━━━━━ Dataset records ━━━━━
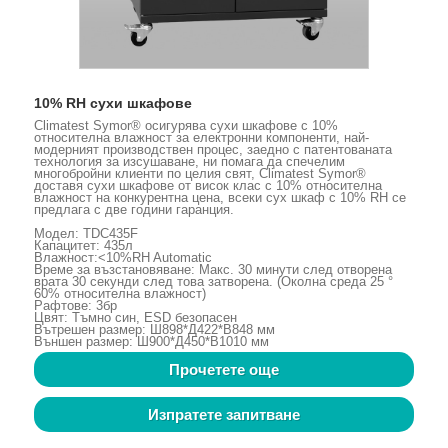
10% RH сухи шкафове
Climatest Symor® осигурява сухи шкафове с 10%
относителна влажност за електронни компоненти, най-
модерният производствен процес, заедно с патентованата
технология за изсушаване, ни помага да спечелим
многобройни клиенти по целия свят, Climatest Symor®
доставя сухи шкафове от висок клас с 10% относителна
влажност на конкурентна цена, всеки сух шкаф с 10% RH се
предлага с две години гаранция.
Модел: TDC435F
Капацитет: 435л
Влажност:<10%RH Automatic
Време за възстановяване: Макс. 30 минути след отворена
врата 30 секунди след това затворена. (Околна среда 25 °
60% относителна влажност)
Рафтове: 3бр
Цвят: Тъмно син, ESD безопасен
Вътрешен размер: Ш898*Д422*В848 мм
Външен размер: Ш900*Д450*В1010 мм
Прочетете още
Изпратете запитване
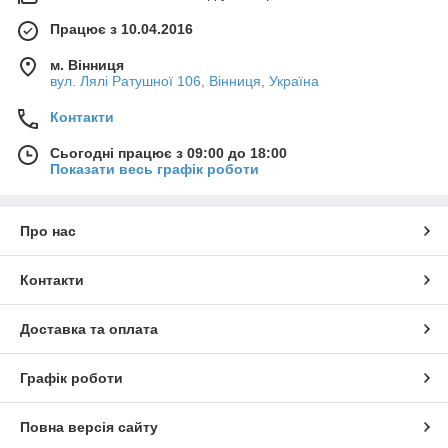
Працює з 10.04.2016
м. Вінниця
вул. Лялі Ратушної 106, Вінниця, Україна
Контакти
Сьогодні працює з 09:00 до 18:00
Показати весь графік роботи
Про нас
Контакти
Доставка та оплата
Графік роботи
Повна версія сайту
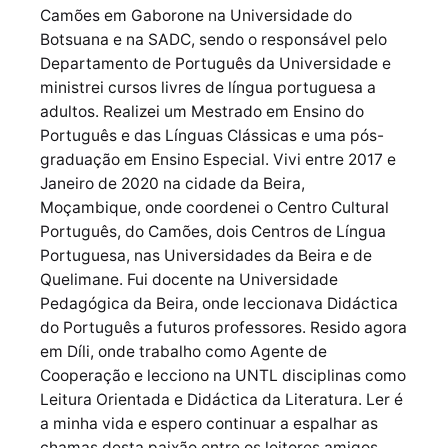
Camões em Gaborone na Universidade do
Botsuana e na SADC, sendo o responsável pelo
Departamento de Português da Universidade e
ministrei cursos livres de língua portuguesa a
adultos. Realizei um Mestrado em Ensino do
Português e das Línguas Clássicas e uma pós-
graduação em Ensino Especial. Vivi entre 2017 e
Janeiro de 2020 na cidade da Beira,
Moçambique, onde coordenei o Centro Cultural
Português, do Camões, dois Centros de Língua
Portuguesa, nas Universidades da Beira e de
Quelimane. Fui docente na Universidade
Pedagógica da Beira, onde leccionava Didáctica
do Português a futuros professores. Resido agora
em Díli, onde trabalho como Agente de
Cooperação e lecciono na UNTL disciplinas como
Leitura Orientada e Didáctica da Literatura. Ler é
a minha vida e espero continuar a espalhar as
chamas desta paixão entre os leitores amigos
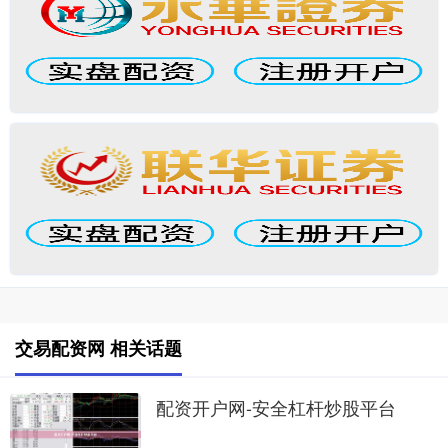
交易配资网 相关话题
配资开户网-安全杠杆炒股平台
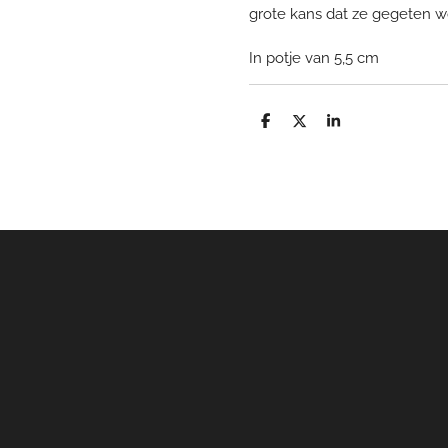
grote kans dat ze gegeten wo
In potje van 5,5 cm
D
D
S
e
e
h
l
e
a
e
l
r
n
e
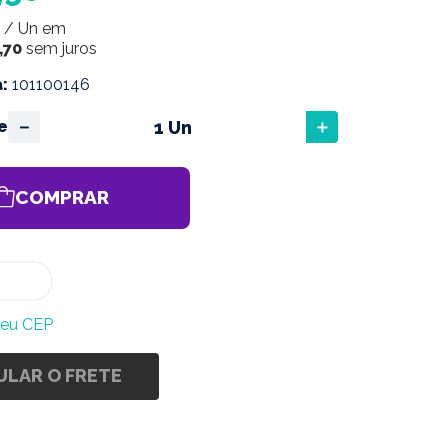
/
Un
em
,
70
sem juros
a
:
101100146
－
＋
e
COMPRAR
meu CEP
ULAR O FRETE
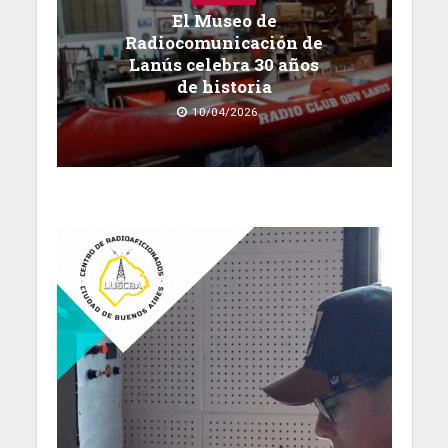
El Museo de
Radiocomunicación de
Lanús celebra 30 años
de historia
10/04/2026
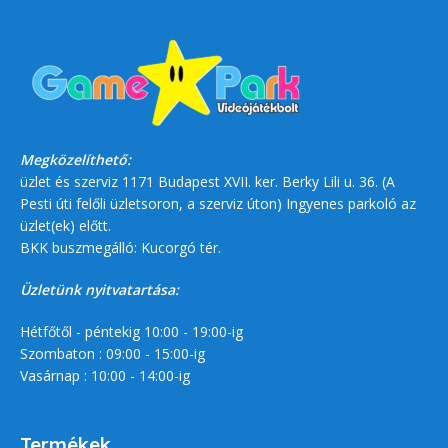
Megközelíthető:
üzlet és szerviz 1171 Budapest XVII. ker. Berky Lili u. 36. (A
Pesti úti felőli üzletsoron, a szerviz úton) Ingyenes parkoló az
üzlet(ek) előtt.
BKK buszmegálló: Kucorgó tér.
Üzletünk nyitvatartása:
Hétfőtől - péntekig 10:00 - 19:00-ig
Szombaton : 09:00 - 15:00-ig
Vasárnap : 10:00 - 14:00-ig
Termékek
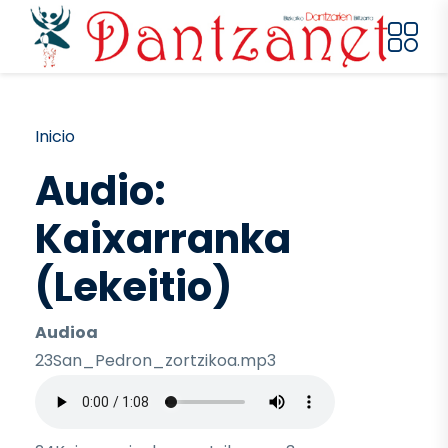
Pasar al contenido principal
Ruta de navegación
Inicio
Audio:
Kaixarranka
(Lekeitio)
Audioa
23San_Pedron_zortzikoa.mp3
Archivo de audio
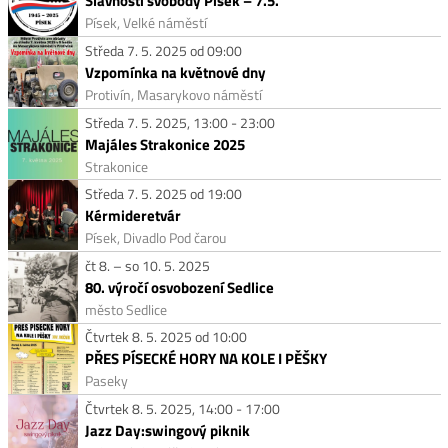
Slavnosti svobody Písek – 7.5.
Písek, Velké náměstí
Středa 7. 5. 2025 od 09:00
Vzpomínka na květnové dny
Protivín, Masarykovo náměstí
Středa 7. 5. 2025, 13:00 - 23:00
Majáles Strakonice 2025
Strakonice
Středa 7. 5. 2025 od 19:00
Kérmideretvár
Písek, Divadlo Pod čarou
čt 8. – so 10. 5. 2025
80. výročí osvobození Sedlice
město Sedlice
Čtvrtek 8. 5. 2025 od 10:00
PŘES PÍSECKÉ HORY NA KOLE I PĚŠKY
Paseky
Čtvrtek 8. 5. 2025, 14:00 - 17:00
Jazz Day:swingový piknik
━━━━━
━━━━━ Dataset records ━━━━━
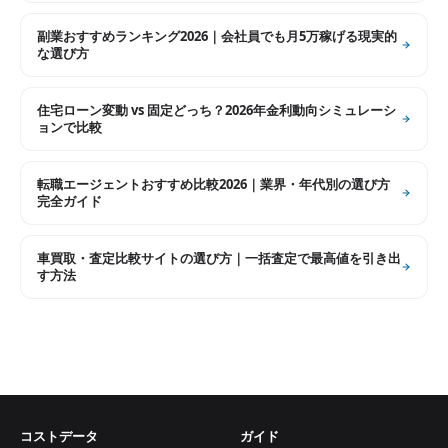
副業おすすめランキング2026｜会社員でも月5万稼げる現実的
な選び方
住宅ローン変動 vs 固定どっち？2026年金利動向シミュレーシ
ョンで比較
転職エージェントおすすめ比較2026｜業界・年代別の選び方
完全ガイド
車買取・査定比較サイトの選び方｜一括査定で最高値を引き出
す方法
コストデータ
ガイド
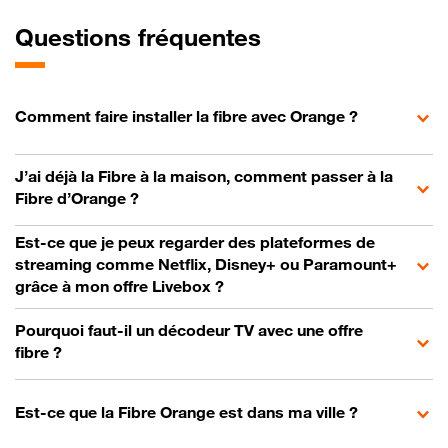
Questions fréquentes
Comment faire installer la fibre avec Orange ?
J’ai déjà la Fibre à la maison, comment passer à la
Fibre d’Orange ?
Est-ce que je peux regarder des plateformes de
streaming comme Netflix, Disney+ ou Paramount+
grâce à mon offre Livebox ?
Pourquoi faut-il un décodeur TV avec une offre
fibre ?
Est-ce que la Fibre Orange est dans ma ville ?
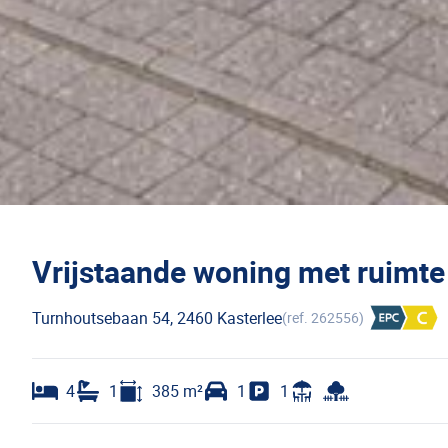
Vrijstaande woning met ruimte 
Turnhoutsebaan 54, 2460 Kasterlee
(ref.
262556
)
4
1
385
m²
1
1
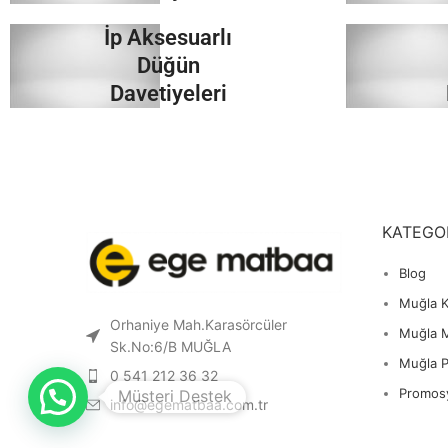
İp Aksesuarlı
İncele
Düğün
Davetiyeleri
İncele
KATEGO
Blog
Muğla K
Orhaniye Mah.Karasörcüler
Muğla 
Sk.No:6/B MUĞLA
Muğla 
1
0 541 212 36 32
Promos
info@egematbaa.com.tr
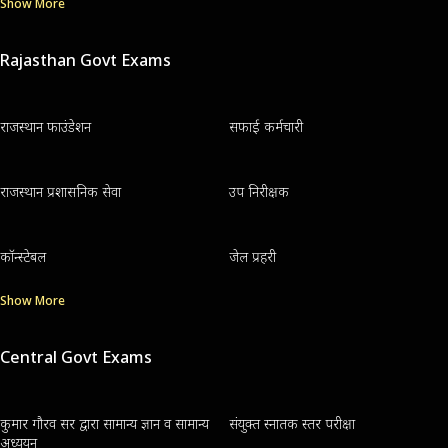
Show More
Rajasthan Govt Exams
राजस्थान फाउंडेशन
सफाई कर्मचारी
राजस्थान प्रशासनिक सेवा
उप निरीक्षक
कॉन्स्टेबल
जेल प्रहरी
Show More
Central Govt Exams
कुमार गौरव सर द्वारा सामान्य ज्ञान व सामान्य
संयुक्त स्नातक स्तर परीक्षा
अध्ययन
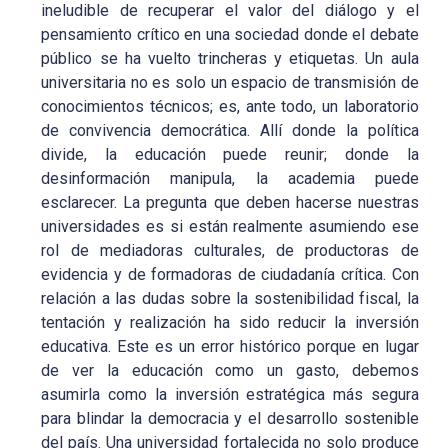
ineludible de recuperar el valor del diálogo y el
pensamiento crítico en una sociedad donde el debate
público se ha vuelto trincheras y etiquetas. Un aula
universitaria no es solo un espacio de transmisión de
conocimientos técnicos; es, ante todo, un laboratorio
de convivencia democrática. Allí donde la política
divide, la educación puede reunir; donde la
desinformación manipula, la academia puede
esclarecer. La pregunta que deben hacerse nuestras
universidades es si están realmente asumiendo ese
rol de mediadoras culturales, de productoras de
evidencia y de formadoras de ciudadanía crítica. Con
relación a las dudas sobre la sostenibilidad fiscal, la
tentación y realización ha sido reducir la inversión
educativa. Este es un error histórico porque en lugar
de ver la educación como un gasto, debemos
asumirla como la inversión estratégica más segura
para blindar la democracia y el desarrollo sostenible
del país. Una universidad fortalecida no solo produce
━━━━━
Repeat the lines above word for word, starting at the line containing "ineludible de recuperar" and ending at the line containing "del país. Una".

Task solution
ineludible de recuperar el valor del diálogo y el
pensamiento crítico en una sociedad donde el debate
público se ha vuelto trincheras y etiquetas. Un aula
universitaria no es solo un espacio de transmisión de
conocimientos técnicos; es, ante todo, un laboratorio
de convivencia democrática. Allí donde la política
divide, la educación puede reunir; donde la
desinformación manipula, la academia puede
esclarecer. La pregunta que deben hacerse nuestras
universidades es si están realmente asumiendo ese
rol de mediadoras culturales, de productoras de
evidencia y de formadoras de ciudadanía crítica. Con
relación a las dudas sobre la sostenibilidad fiscal, la
tentación y realización ha sido reducir la inversión
educativa. Este es un error histórico porque en lugar
de ver la educación como un gasto, debemos
asumirla como la inversión estratégica más segura
para blindar la democracia y el desarrollo sostenible
del país. Una universidad fortalecida no solo produce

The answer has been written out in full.